A Scorching Season of Desire and Drift
Alessandra Thom arrives on the novel scene trailing laurels from their native Scotland, where they've already garnered considerable acclaim. Summer Hours marks their debut in long-form fiction. This is a writer who understands complicated queer women in all their messy, magnificent glory.

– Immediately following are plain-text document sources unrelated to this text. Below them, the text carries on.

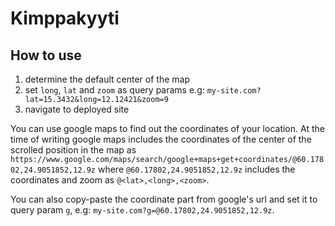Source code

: # Kimppakyyti

## How to use

1. determine the default center of the map
2. set `long`, `lat` and `zoom` as query params e.g: `my-site.com?lat=15.3432&long=12.12421&zoom=9`
3. navigate to deployed site

You can use google maps to find out the coordinates of your location. At the time of writing google maps includes the coordinates of the center of the scrolled position in the map as `https://www.google.com/maps/search/google+maps+get+coordinates/@60.17802,24.9051852,12.9z` where `@60.17802,24.9051852,12.9z` includes the coordinates and zoom as `@<lat>,<long>,<zoom>`.

You can also copy-paste the coordinate part from google's url and set it to query param `g`, e.g: `my-site.com?g=@60.17802,24.9051852,12.9z`.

Edinburgh shimmers through these pages like a lover you can't quite forget, backdrop and participant both in protagonist Roisin's tumultuous summer. Our heroine finds herself caught in that peculiarly queer purgatory between devotion and desire, tethered to her best friend Eve in ways that friendship alone cannot adequately name. Enter Claire, their moneyed mutual acquaintance, dangling financial salvation disguised as freelance employment. When fortune finally seems to smile on perpetually skint Roisin, she discovers—as one does—that Claire's proposition carries rather more strings than initially advertised. What unfolds is less a love triangle than a love trapezoid of obligation and longing. Caught between her all-consuming fixation on Eve and her increasingly compromising compact with Claire, Roisin must perform a precarious high-wire act, terrified of losing her grip on what little she holds dear. The resulting tangle of obsession and bewilderment feels bracingly, painfully real.

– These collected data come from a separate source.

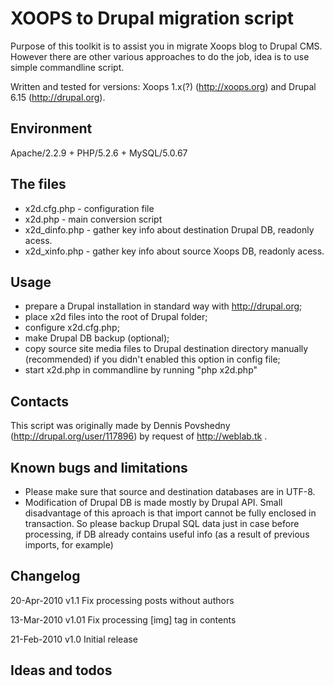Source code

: XOOPS to Drupal migration script
================================

Purpose of this toolkit is to assist you in migrate Xoops blog to Drupal CMS.
However there are other various approaches to do the job, idea is to use simple
commandline script.

Written and tested for versions: Xoops 1.x(?) (http://xoops.org) and Drupal 6.15 (http://drupal.org).


Environment
-----------

Apache/2.2.9 + PHP/5.2.6 + MySQL/5.0.67

The files
----------

- x2d.cfg.php      - configuration file
- x2d.php          - main conversion script
- x2d_dinfo.php    - gather key info about destination Drupal DB, readonly acess.
- x2d_xinfo.php    - gather key info about source Xoops DB, readonly acess.


Usage
-----

- prepare a Drupal installation in standard way with http://drupal.org;
- place x2d files into the root of Drupal folder;
- configure x2d.cfg.php;
- make Drupal DB backup (optional);
- copy source site media files to Drupal destination directory
  manually (recommended) if you didn't enabled this option in config file;
- start x2d.php in commandline by running "php x2d.php"


Contacts
--------

This script was originally made by Dennis Povshedny (http://drupal.org/user/117896)
by request of http://weblab.tk .

Known bugs and limitations
-------------------------

- Please make sure that source and destination databases are in UTF-8.
- Modification of Drupal DB is made mostly by Drupal API.
   Small disadvantage of this aproach is that import cannot be fully
   enclosed in transaction. So please backup Drupal SQL data just in case
   before processing, if DB already contains useful info (as a result of
   previous imports, for example)


Changelog
---------

20-Apr-2010 v1.1 Fix processing posts without authors

13-Mar-2010 v1.01 Fix processing [img] tag in contents

21-Feb-2010 v1.0 Initial release

Ideas and todos
---------------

Thom demonstrates an almost preternatural gift for capturing that gossamer-thin boundary where female (and queer) friendship bleeds into something more carnal, more consuming. Eve, unmoored and unhoused, camps on Roisin's sofa. Roisin, meanwhile, perfects the art of self-abnegation—after all, where's the incentive in change? The novel pulses with the anxieties of our precarious age: housing instability, wealth disparity, the weight of familial expectation, the vertiginous uncertainty of young queer life. Yet Thom never lets the social commentary overwhelm the intimate. This is prose that can conjure atmosphere with a whisper while simultaneously excavating the eternal frictions between people who want too much from each other.
Blessedly concise, Summer Hours can be devoured in a single indulgent sitting—and you'll want to. The narrative propels you forward with an insistent rhythm, each page turn compulsive as a heartbeat. Yes, you'll find yourself watching rather unlikeable sweaty people make questionable choices, but Thom's third-person perspective grants us the voyeur's privilege, observing these souls with a mixture of judgment and unwilling recognition. Edinburgh itself becomes a character, its cobbled streets and hidden closes bearing witness to Roisin's question: Can she escape the holding pattern, or will she drift perpetually while others pilot her fate?
This is a coming-of-age story for those of us who know that coming of age isn't a destination but a recurring crisis. Thom writes with precision and tenderness in equal measure—a formidable combination. I left Summer Hours slightly dazed, as if emerging from someone else's fever dream into the cold Scottish morning.